If your knowledge of Stage 4 cancer comes mostly from TV dramas and novels—like mine did before my own Stage 4 diagnosis—you may think of Stage 4 as gaunt and gray and bedridden, hovering at death’s door. That’s the way I thought of it “before” and some days that old myth is still really hard to shake.
It’s those hard days when I most need to be open to the lessons around me. If you ask me why I just saw a six month old message, my only answer is this. Some power out there greater than me rigged it so I saw it when I most needed the reminder that life goes on after Stage 4 and I am living large.

Thursday, May 5, 2016

Living on Vacation


A few days before Jim and I left for Florida, my brother called to wish us a happy vacation. After a slight pause he added, “Wait, you’re retired and live in Cape May. You LIVE on vacation.”
Hum, is retirement in Cape May the same as living on vacation?
Two years into retirement, I still feel like I’m learning the ropes. When I first retired, I worried there wouldn’t be enough to keep me busy—that I’d be bored. Early on, my biggest challenge was learning to stop multi-tasking and over-extending myself and to get better at saying no.
Now that I’m getting the hang of it, I’m amazed at how much I savor the gift of time.
This memory about my mom helps to explain my point. My mom lived two hours away in Philadelphia, and visiting her took planning. One day I called to arrange a visit and told her I thought I could take a vacation day from work the following Tuesday or Thursday.
She said, “That won’t work, I have senior citizens on Wednesday.” When I repeated that it wasn’t Wednesday but Tuesday or Thursday that I wanted to visit, she said something like, “No, can’t do it. Two days in a row is too much.”
Back when I was working 10-12 hour weekdays and earning an MFA and writing novels on the weekend the resistance to doing something two days in a row struck me as absurd.

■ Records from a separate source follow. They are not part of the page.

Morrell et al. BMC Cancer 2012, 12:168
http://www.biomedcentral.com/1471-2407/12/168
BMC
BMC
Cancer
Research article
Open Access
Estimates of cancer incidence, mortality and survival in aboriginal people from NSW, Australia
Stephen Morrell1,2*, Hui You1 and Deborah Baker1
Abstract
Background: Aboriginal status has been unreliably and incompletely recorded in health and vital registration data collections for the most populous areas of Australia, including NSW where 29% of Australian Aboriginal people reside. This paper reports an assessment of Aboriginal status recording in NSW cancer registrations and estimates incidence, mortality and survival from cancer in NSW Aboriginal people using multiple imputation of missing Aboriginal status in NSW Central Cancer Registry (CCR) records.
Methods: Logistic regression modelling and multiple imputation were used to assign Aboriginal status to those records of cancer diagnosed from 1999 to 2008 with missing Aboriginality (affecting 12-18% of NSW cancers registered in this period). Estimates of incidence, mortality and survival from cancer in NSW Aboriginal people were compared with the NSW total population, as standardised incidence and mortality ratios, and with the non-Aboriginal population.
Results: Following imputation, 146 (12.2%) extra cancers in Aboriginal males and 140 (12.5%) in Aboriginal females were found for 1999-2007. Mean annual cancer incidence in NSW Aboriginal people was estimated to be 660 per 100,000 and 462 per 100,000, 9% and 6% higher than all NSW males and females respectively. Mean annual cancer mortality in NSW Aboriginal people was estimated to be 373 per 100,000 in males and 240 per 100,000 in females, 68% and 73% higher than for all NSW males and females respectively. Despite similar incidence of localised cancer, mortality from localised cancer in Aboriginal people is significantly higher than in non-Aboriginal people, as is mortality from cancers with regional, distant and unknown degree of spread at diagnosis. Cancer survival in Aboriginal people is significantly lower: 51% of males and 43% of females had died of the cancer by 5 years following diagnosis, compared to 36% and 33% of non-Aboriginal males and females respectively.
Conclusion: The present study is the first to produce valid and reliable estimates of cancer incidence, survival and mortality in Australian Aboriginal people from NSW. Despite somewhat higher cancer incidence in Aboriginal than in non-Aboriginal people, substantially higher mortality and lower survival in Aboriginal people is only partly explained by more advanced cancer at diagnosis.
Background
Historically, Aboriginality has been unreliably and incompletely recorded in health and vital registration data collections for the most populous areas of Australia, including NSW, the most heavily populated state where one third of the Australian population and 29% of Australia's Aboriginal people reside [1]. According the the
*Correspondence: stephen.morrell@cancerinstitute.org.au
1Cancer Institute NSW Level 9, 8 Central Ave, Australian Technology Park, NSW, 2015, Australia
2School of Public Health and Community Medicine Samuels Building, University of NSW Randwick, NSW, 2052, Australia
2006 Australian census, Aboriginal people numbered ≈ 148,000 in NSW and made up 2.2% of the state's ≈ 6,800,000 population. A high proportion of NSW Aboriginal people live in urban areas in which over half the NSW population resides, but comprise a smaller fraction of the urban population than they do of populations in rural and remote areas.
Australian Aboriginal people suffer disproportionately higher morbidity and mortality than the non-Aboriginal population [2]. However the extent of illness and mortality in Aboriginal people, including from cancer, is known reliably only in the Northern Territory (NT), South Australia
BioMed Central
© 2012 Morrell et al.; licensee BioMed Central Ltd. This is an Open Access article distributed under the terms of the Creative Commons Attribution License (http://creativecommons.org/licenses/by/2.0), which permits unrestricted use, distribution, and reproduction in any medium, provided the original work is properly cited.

Now, two years into retirement I get it. The days with nothing on my calendar give me a perverse guilty pleasure. What a sweet surprise to find how much I relish slowing down and doing one thing at a time.
There’s still real life responsibility in retirement so it’s not exactly living on vacation, more real life without the  grind of a day job.
There’s an indescribable wonderfulness about real life without work. Add to that, getting to live in magical Cape May. It may not be vacation, but it's priceless.